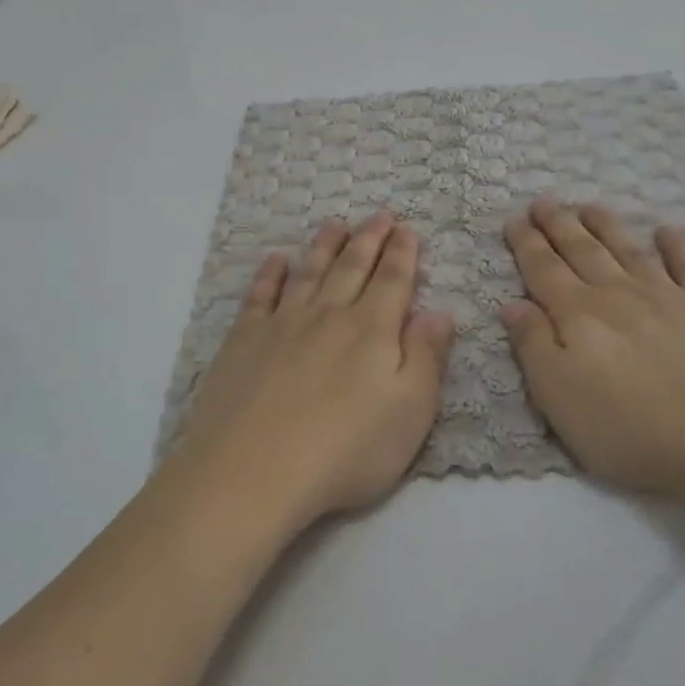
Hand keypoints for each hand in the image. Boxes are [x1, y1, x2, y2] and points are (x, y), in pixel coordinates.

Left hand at [174, 212, 455, 530]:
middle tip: (379, 214)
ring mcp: (282, 325)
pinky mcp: (244, 341)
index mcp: (371, 331)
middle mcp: (328, 316)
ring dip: (325, 246)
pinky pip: (260, 295)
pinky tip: (275, 260)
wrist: (253, 471)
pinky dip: (270, 274)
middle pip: (352, 267)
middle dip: (369, 239)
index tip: (407, 229)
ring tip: (335, 224)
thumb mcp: (410, 412)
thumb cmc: (346, 450)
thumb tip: (441, 312)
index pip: (392, 281)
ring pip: (309, 272)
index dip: (402, 253)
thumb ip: (427, 357)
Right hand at [499, 197, 684, 496]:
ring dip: (607, 226)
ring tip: (589, 205)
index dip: (526, 245)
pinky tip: (668, 231)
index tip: (513, 220)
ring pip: (628, 250)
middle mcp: (617, 295)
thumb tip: (512, 304)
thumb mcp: (558, 396)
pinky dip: (678, 246)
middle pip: (582, 251)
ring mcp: (668, 296)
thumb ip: (533, 346)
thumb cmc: (630, 428)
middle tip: (544, 201)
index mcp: (577, 316)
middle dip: (560, 225)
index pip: (544, 271)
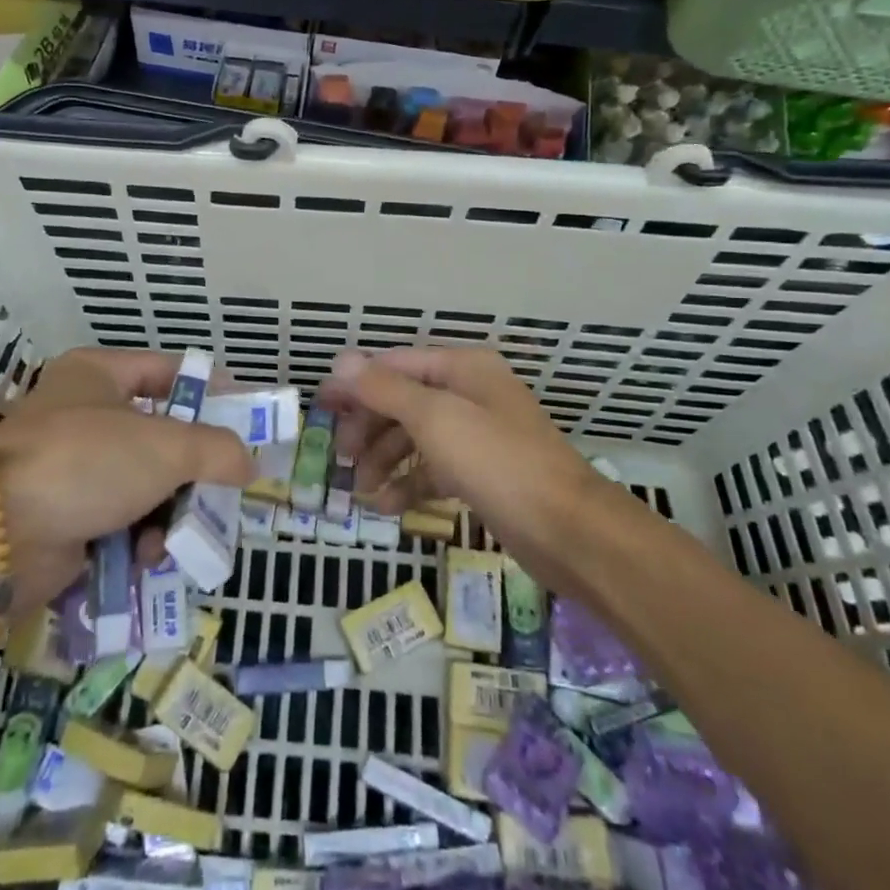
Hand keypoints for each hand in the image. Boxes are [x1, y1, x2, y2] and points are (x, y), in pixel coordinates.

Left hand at [0, 349, 254, 612]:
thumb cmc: (87, 462)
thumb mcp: (168, 447)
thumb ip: (218, 450)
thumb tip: (248, 464)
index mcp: (97, 374)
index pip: (166, 370)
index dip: (208, 389)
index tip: (245, 415)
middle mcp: (82, 414)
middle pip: (158, 436)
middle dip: (192, 469)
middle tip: (224, 488)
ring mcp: (70, 468)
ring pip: (142, 484)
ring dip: (168, 513)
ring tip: (178, 536)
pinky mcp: (63, 516)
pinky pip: (118, 522)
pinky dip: (138, 539)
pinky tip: (147, 558)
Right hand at [319, 346, 596, 572]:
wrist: (568, 530)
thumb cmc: (497, 461)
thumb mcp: (435, 418)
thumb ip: (385, 389)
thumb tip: (341, 359)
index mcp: (462, 368)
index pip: (395, 365)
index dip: (355, 384)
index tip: (320, 407)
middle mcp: (469, 394)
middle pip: (403, 401)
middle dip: (369, 427)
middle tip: (340, 457)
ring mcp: (477, 435)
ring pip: (416, 437)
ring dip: (384, 459)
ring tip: (361, 489)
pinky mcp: (482, 473)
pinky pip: (434, 469)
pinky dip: (409, 483)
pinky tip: (387, 506)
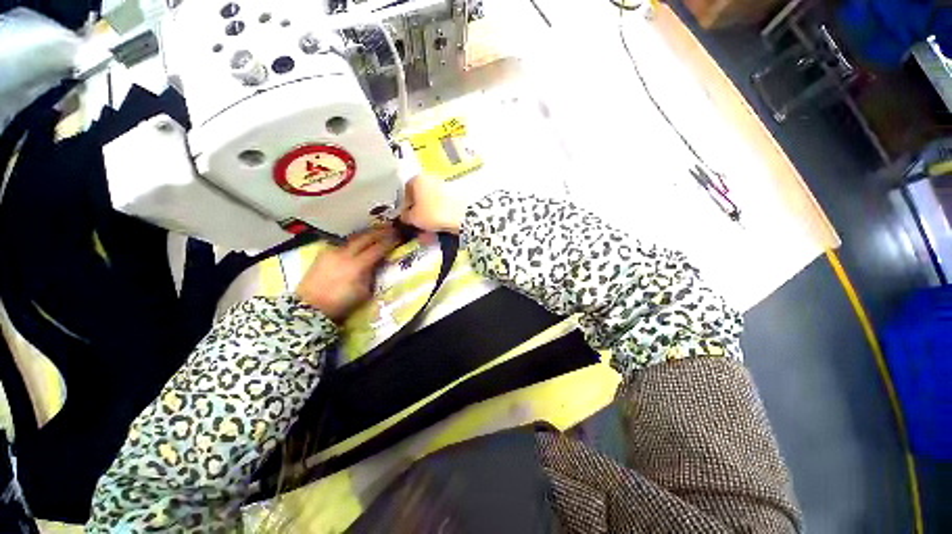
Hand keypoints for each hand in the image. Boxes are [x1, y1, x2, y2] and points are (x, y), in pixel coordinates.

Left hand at [295, 227, 398, 322]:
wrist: (309, 306)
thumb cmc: (340, 303)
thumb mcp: (363, 292)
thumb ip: (371, 275)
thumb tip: (377, 264)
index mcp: (357, 265)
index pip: (377, 248)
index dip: (390, 242)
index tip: (399, 236)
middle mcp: (345, 254)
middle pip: (366, 237)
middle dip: (380, 232)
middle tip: (391, 228)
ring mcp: (332, 251)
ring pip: (353, 237)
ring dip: (367, 233)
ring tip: (377, 230)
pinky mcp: (323, 253)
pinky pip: (343, 243)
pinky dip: (354, 241)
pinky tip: (359, 242)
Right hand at [400, 175, 465, 233]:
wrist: (461, 216)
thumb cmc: (432, 213)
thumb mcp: (413, 218)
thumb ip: (405, 216)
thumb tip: (405, 216)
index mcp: (418, 179)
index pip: (406, 190)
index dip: (404, 204)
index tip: (406, 216)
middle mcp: (431, 179)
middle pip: (420, 197)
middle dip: (418, 212)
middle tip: (417, 224)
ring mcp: (445, 187)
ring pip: (432, 204)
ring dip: (429, 217)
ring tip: (427, 232)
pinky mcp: (455, 197)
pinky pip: (443, 208)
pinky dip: (439, 217)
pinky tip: (438, 229)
== == ==
The task:
Search the data for "Left" and list every line in which it occurs.

The answer:
Left hand at [174, 212, 455, 530]:
Left hand at [0, 349, 254, 612]:
Left hand at [295, 227, 398, 322]:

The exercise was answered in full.